For auditors and second covers, Tuesday and Thursday’s work extended into the evening as we reported for Falstaff chorus rehearsals with director Noby Ishida. Noby, in addition to coaching at Hunter College and directing many other choruses, has directed the Prelude chorus for the past several seasons. His wonderful anecdotes and good humor put us in the perfect mood as we began to tackle the famous final fugue “Tutto nel mondo è burla” (All the world is a joke). Piecing together the fugue is a universal challenge for opera companies ranging from the Met to young artist programs, but by the end of the first week, we managed to run it without, what many musicians like to call, a “train wreck”.
After a long four days of music rehearsals, on Friday it was time to begin staging Act I with director Ian Campbell. Mr. Campbell has directed numerous productions for Prelude, including Suor Angelica/Gianni Schicchi (2017) and La Bohème (2016). In order to scope out the singers and get an understanding of their capability, Mr. Campbell was present at all of the music rehearsals during the week. Before we began, he stressed how important it is to be perpetually prepared, whether for rehearsals or for a sick colleague at the very last minute. He also warned us that comedy is difficult, but with the right timing and strong eye contact, we could put on a wonderful show. Throughout the week, he advised us and gave us other wonderful tips for conquering the industry. I believe I speak for the rest of the Prelude participants in saying that we look forward to hearing more of his valuable advice over the next five weeks.
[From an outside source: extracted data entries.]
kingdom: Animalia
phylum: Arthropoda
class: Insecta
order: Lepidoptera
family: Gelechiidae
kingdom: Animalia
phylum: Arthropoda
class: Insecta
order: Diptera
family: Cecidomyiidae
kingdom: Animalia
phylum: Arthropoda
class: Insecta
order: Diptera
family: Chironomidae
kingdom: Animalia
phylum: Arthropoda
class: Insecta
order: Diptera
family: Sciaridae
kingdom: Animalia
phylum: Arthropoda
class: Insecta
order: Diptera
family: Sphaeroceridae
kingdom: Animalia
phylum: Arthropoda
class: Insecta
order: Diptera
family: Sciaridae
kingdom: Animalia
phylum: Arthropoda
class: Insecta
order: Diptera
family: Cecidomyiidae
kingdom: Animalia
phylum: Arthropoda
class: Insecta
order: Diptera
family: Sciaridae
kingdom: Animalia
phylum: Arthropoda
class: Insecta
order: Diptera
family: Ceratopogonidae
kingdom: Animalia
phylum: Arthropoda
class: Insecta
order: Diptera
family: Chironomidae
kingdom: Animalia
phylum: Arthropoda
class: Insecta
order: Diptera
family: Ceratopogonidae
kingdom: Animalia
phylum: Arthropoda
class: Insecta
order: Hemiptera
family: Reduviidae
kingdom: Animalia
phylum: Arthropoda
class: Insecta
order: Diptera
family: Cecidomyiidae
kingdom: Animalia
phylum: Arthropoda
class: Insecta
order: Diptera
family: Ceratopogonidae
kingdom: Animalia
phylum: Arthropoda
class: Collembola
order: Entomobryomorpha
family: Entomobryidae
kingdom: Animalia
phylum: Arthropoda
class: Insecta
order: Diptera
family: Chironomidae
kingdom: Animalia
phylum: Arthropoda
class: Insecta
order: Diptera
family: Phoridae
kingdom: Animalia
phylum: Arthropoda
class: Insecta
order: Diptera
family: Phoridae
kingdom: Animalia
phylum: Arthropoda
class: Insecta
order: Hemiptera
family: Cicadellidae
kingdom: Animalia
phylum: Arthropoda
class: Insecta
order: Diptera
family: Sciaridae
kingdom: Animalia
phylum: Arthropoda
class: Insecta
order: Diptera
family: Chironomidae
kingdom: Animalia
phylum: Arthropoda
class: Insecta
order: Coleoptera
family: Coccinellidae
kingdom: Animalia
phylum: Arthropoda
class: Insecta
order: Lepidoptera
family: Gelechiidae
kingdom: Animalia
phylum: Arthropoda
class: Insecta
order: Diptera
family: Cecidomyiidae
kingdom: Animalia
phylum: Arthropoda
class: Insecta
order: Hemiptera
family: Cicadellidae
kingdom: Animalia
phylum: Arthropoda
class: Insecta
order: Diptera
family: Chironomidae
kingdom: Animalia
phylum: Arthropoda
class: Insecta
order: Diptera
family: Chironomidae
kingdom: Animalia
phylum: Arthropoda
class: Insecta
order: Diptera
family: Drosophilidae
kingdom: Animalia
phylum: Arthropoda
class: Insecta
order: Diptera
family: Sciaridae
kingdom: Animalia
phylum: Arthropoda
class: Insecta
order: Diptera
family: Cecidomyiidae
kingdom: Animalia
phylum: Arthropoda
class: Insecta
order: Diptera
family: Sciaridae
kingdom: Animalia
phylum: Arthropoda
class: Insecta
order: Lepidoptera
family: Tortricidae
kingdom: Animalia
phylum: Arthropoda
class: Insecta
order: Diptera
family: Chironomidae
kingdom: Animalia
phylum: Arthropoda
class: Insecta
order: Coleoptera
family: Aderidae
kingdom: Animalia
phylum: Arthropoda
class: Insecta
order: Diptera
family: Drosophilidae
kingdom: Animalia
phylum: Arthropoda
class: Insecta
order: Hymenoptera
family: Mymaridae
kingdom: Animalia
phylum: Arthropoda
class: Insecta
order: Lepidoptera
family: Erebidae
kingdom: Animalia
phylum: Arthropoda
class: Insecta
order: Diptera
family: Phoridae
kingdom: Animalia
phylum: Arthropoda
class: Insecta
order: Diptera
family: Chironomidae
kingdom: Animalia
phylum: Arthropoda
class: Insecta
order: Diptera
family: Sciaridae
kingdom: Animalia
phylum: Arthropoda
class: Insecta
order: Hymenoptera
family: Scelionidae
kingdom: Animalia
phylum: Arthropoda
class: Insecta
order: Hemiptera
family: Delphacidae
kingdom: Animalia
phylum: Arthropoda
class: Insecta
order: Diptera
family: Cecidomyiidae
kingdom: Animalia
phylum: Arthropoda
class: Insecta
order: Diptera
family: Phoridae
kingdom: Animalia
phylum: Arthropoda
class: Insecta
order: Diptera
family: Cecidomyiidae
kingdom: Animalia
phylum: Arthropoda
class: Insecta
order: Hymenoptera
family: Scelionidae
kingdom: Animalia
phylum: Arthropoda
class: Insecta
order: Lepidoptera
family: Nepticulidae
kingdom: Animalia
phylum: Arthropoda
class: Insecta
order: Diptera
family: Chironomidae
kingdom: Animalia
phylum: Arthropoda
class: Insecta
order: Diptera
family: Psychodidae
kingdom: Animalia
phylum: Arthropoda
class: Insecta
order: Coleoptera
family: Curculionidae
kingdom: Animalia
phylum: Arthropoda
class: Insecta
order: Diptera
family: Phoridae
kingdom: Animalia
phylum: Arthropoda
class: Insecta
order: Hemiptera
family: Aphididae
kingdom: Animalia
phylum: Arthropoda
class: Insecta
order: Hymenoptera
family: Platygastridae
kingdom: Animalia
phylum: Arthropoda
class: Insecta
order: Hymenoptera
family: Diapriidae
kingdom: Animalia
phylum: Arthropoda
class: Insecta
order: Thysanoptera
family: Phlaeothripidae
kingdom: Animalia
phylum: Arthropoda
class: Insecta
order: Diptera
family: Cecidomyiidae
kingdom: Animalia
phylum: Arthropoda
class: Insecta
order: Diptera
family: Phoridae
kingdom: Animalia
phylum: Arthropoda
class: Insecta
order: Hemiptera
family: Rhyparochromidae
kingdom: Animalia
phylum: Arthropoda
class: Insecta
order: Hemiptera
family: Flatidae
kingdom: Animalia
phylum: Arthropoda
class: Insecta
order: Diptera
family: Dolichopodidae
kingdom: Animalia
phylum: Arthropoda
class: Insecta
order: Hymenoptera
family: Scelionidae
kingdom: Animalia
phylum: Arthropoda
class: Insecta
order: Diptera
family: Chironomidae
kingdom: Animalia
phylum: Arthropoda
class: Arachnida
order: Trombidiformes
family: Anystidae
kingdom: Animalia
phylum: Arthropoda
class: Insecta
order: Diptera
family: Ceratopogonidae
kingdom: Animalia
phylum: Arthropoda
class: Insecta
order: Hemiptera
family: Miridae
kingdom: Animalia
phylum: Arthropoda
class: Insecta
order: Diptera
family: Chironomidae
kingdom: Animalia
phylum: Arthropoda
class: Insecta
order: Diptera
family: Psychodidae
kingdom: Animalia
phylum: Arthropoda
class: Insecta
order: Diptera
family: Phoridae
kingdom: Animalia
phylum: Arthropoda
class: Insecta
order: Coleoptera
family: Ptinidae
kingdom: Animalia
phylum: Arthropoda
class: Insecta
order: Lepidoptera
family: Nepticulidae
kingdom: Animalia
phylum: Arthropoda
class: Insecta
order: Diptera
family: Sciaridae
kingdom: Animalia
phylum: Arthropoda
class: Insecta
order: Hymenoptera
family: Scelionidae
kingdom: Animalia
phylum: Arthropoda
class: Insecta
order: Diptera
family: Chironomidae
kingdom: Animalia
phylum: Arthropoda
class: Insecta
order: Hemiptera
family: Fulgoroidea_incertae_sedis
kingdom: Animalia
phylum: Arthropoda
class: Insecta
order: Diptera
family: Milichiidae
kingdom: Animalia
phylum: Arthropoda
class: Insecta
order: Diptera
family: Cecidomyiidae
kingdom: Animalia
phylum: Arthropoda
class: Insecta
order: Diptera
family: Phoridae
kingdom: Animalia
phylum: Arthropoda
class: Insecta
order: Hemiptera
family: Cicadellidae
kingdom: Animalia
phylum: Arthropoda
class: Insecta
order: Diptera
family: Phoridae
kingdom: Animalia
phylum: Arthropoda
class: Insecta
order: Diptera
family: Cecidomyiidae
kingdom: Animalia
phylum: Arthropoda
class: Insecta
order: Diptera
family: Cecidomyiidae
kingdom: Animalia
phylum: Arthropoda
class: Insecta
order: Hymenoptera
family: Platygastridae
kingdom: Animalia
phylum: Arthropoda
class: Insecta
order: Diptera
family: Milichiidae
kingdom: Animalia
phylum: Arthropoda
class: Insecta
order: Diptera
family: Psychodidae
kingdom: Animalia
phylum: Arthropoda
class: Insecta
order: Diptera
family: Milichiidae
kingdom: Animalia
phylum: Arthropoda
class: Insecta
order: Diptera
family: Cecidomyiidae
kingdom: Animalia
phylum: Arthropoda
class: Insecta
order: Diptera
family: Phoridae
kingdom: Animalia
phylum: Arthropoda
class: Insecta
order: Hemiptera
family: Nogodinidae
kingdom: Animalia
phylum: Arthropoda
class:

Next week we continue staging Falstaff while adding nuances and other layers. We also begin classes, including Italian/Libretto taught by Sergio Stefani; Movement with Wendy Taucher; Stage Combat with Brad Lemons; and Martina’s Role Class. This coming Thursday, June 14, selected Prelude participants will have the chance to sing in a mock audition/master class for artist agent Ken Benson, followed by a Q&A session for all Prelude participants. All of us at Prelude are looking forward to what is to come as we approach the performance dates of Falstaff and Don Pasquale: July 13 and 14 at the Kaye Playhouse at Hunter College.